* _What to produce_
Print every line of the records below verbatim, without changing a character.

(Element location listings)
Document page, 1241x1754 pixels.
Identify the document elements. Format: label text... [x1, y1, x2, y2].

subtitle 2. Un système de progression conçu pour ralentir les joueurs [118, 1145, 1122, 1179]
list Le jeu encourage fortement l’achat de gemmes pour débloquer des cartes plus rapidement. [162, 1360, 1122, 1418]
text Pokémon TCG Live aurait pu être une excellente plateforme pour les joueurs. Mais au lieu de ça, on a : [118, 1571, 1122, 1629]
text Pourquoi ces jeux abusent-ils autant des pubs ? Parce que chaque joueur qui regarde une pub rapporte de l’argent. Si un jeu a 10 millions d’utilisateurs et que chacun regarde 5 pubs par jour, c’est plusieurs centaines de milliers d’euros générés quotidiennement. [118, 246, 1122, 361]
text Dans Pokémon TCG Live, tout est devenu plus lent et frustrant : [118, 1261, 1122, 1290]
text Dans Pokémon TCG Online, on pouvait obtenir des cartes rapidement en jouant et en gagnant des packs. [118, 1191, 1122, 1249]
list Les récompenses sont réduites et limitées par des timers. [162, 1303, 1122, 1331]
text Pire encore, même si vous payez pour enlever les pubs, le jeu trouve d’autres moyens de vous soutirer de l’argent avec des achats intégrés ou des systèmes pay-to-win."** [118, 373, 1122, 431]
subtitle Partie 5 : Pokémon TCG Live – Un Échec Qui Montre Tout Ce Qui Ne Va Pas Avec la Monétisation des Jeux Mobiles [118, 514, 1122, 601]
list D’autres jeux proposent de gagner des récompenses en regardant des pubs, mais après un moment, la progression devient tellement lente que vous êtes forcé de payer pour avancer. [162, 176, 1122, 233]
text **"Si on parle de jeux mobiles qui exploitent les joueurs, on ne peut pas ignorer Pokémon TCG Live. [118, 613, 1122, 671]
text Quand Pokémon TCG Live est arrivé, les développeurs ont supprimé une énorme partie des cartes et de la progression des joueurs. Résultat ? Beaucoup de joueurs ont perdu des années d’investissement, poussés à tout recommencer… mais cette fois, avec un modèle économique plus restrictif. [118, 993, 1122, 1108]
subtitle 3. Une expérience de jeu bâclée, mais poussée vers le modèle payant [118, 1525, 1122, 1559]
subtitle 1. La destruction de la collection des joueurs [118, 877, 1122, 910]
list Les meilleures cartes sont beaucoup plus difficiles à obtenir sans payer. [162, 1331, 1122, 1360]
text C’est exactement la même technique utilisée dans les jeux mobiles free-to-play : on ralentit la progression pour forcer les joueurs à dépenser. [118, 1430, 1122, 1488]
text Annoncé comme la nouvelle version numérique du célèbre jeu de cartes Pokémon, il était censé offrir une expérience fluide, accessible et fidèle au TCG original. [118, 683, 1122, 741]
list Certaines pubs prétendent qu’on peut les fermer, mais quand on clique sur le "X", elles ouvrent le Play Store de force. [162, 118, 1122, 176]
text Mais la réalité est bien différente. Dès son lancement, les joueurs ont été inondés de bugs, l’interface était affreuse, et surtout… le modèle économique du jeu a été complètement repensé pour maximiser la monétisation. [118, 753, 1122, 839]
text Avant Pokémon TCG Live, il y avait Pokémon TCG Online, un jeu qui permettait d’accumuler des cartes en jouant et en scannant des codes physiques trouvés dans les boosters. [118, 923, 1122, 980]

* _Worked answer_
Document page, 1241x1754 pixels.
Identify the document elements. Format: label text... [x1, y1, x2, y2].

subtitle 2. Un système de progression conçu pour ralentir les joueurs [118, 1145, 1122, 1179]
list Le jeu encourage fortement l’achat de gemmes pour débloquer des cartes plus rapidement. [162, 1360, 1122, 1418]
text Pokémon TCG Live aurait pu être une excellente plateforme pour les joueurs. Mais au lieu de ça, on a : [118, 1571, 1122, 1629]
text Pourquoi ces jeux abusent-ils autant des pubs ? Parce que chaque joueur qui regarde une pub rapporte de l’argent. Si un jeu a 10 millions d’utilisateurs et que chacun regarde 5 pubs par jour, c’est plusieurs centaines de milliers d’euros générés quotidiennement. [118, 246, 1122, 361]
text Dans Pokémon TCG Live, tout est devenu plus lent et frustrant : [118, 1261, 1122, 1290]
text Dans Pokémon TCG Online, on pouvait obtenir des cartes rapidement en jouant et en gagnant des packs. [118, 1191, 1122, 1249]
list Les récompenses sont réduites et limitées par des timers. [162, 1303, 1122, 1331]
text Pire encore, même si vous payez pour enlever les pubs, le jeu trouve d’autres moyens de vous soutirer de l’argent avec des achats intégrés ou des systèmes pay-to-win."** [118, 373, 1122, 431]
subtitle Partie 5 : Pokémon TCG Live – Un Échec Qui Montre Tout Ce Qui Ne Va Pas Avec la Monétisation des Jeux Mobiles [118, 514, 1122, 601]
list D’autres jeux proposent de gagner des récompenses en regardant des pubs, mais après un moment, la progression devient tellement lente que vous êtes forcé de payer pour avancer. [162, 176, 1122, 233]
text **"Si on parle de jeux mobiles qui exploitent les joueurs, on ne peut pas ignorer Pokémon TCG Live. [118, 613, 1122, 671]
text Quand Pokémon TCG Live est arrivé, les développeurs ont supprimé une énorme partie des cartes et de la progression des joueurs. Résultat ? Beaucoup de joueurs ont perdu des années d’investissement, poussés à tout recommencer… mais cette fois, avec un modèle économique plus restrictif. [118, 993, 1122, 1108]
subtitle 3. Une expérience de jeu bâclée, mais poussée vers le modèle payant [118, 1525, 1122, 1559]
subtitle 1. La destruction de la collection des joueurs [118, 877, 1122, 910]
list Les meilleures cartes sont beaucoup plus difficiles à obtenir sans payer. [162, 1331, 1122, 1360]
text C’est exactement la même technique utilisée dans les jeux mobiles free-to-play : on ralentit la progression pour forcer les joueurs à dépenser. [118, 1430, 1122, 1488]
text Annoncé comme la nouvelle version numérique du célèbre jeu de cartes Pokémon, il était censé offrir une expérience fluide, accessible et fidèle au TCG original. [118, 683, 1122, 741]
list Certaines pubs prétendent qu’on peut les fermer, mais quand on clique sur le "X", elles ouvrent le Play Store de force. [162, 118, 1122, 176]
text Mais la réalité est bien différente. Dès son lancement, les joueurs ont été inondés de bugs, l’interface était affreuse, et surtout… le modèle économique du jeu a été complètement repensé pour maximiser la monétisation. [118, 753, 1122, 839]
text Avant Pokémon TCG Live, il y avait Pokémon TCG Online, un jeu qui permettait d’accumuler des cartes en jouant et en scannant des codes physiques trouvés dans les boosters. [118, 923, 1122, 980]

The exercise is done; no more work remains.